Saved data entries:
::::

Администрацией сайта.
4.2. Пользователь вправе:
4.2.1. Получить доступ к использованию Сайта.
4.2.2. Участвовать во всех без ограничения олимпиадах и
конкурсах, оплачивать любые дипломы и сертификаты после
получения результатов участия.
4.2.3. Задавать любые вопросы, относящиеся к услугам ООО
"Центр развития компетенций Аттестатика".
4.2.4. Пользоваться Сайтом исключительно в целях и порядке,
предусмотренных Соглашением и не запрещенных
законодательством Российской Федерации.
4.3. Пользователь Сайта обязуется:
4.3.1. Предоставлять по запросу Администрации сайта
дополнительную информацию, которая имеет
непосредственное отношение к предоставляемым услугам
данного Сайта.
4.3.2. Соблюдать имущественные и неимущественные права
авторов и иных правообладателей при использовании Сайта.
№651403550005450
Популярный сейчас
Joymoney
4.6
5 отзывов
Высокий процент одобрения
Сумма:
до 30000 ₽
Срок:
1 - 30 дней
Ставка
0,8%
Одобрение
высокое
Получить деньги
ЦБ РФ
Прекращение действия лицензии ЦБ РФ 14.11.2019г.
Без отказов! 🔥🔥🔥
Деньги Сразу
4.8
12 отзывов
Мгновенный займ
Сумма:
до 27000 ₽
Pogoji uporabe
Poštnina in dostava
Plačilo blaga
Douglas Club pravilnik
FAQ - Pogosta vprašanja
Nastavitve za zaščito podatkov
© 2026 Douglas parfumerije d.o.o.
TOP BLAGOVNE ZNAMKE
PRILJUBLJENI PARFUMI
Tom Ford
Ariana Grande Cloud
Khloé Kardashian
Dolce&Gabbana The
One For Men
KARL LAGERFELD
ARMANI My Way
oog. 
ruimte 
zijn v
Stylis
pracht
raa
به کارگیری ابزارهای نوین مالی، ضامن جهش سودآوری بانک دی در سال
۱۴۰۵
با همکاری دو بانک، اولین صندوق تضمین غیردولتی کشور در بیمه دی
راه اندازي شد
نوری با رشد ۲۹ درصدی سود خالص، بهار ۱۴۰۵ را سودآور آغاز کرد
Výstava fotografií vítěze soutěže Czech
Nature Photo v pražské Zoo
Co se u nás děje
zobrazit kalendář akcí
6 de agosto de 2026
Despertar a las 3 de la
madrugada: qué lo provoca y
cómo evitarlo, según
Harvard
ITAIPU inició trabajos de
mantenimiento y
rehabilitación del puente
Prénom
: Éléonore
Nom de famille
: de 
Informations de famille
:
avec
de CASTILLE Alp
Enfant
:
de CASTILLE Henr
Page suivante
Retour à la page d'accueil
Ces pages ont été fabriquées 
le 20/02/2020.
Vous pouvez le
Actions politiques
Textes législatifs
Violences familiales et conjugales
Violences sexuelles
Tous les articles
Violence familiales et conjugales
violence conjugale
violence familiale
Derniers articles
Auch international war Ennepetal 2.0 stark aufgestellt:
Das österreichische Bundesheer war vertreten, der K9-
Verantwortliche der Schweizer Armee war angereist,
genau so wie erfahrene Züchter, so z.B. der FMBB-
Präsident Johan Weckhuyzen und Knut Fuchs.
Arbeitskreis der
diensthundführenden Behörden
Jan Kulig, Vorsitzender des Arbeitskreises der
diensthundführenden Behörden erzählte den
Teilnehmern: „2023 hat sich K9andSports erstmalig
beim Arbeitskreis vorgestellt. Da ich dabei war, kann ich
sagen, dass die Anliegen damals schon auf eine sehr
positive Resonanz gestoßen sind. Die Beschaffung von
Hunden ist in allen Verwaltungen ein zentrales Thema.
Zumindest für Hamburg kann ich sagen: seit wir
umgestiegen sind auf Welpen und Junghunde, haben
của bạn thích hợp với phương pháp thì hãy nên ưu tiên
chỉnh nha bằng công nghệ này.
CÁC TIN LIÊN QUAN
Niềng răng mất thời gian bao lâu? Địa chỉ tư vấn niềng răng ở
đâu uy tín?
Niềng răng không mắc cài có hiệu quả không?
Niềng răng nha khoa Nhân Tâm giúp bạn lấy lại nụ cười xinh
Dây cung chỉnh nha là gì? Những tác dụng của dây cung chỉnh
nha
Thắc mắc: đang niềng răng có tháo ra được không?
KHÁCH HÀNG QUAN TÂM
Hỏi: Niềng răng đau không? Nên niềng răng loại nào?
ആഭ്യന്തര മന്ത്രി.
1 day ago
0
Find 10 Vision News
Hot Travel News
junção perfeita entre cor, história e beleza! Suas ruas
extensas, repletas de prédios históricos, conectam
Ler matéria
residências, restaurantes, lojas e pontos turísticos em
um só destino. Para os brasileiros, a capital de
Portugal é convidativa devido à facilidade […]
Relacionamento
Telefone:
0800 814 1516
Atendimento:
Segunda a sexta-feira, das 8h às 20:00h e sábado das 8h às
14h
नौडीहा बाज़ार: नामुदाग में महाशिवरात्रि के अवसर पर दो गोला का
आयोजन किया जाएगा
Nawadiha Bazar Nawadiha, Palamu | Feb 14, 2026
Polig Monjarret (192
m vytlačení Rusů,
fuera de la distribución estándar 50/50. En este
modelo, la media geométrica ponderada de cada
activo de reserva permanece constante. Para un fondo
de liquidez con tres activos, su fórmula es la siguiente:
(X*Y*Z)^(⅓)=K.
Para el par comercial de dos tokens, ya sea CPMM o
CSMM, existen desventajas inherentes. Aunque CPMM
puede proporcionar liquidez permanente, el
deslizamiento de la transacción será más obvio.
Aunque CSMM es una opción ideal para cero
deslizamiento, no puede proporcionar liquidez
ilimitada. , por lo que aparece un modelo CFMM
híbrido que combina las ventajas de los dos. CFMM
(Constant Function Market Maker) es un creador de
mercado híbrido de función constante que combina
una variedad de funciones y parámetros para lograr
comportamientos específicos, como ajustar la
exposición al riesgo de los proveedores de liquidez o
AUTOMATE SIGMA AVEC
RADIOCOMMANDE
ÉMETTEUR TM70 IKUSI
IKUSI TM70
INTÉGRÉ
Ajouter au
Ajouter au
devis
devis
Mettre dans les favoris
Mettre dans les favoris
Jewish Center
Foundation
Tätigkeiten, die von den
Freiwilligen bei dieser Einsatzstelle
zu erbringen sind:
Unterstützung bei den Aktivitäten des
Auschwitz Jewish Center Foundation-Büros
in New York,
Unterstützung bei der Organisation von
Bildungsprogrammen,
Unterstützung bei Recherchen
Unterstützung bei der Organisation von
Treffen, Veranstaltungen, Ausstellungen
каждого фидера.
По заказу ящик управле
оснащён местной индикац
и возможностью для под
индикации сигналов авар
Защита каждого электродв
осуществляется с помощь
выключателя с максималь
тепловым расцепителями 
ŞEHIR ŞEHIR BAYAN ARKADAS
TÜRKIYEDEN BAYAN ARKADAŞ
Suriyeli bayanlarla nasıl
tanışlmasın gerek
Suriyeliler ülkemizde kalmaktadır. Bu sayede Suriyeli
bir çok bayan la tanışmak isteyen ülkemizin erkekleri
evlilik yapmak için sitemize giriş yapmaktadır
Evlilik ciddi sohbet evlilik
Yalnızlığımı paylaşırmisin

::::

» Written task
In the entries above, one line contains "راه اندازي شد" and another contains "Niềng răng nha". Reproduce exactly those two lines and the lines between them, nothing else.

» Answer for this exercise
راه اندازي شد
نوری با رشد ۲۹ درصدی سود خالص، بهار ۱۴۰۵ را سودآور آغاز کرد
Výstava fotografií vítěze soutěže Czech
Nature Photo v pražské Zoo
Co se u nás děje
zobrazit kalendář akcí
6 de agosto de 2026
Despertar a las 3 de la
madrugada: qué lo provoca y
cómo evitarlo, según
Harvard
ITAIPU inició trabajos de
mantenimiento y
rehabilitación del puente
Prénom
: Éléonore
Nom de famille
: de 
Informations de famille
:
avec
de CASTILLE Alp
Enfant
:
de CASTILLE Henr
Page suivante
Retour à la page d'accueil
Ces pages ont été fabriquées 
le 20/02/2020.
Vous pouvez le
Actions politiques
Textes législatifs
Violences familiales et conjugales
Violences sexuelles
Tous les articles
Violence familiales et conjugales
violence conjugale
violence familiale
Derniers articles
Auch international war Ennepetal 2.0 stark aufgestellt:
Das österreichische Bundesheer war vertreten, der K9-
Verantwortliche der Schweizer Armee war angereist,
genau so wie erfahrene Züchter, so z.B. der FMBB-
Präsident Johan Weckhuyzen und Knut Fuchs.
Arbeitskreis der
diensthundführenden Behörden
Jan Kulig, Vorsitzender des Arbeitskreises der
diensthundführenden Behörden erzählte den
Teilnehmern: „2023 hat sich K9andSports erstmalig
beim Arbeitskreis vorgestellt. Da ich dabei war, kann ich
sagen, dass die Anliegen damals schon auf eine sehr
positive Resonanz gestoßen sind. Die Beschaffung von
Hunden ist in allen Verwaltungen ein zentrales Thema.
Zumindest für Hamburg kann ich sagen: seit wir
umgestiegen sind auf Welpen und Junghunde, haben
của bạn thích hợp với phương pháp thì hãy nên ưu tiên
chỉnh nha bằng công nghệ này.
CÁC TIN LIÊN QUAN
Niềng răng mất thời gian bao lâu? Địa chỉ tư vấn niềng răng ở
đâu uy tín?
Niềng răng không mắc cài có hiệu quả không?
Niềng răng nha khoa Nhân Tâm giúp bạn lấy lại nụ cười xinh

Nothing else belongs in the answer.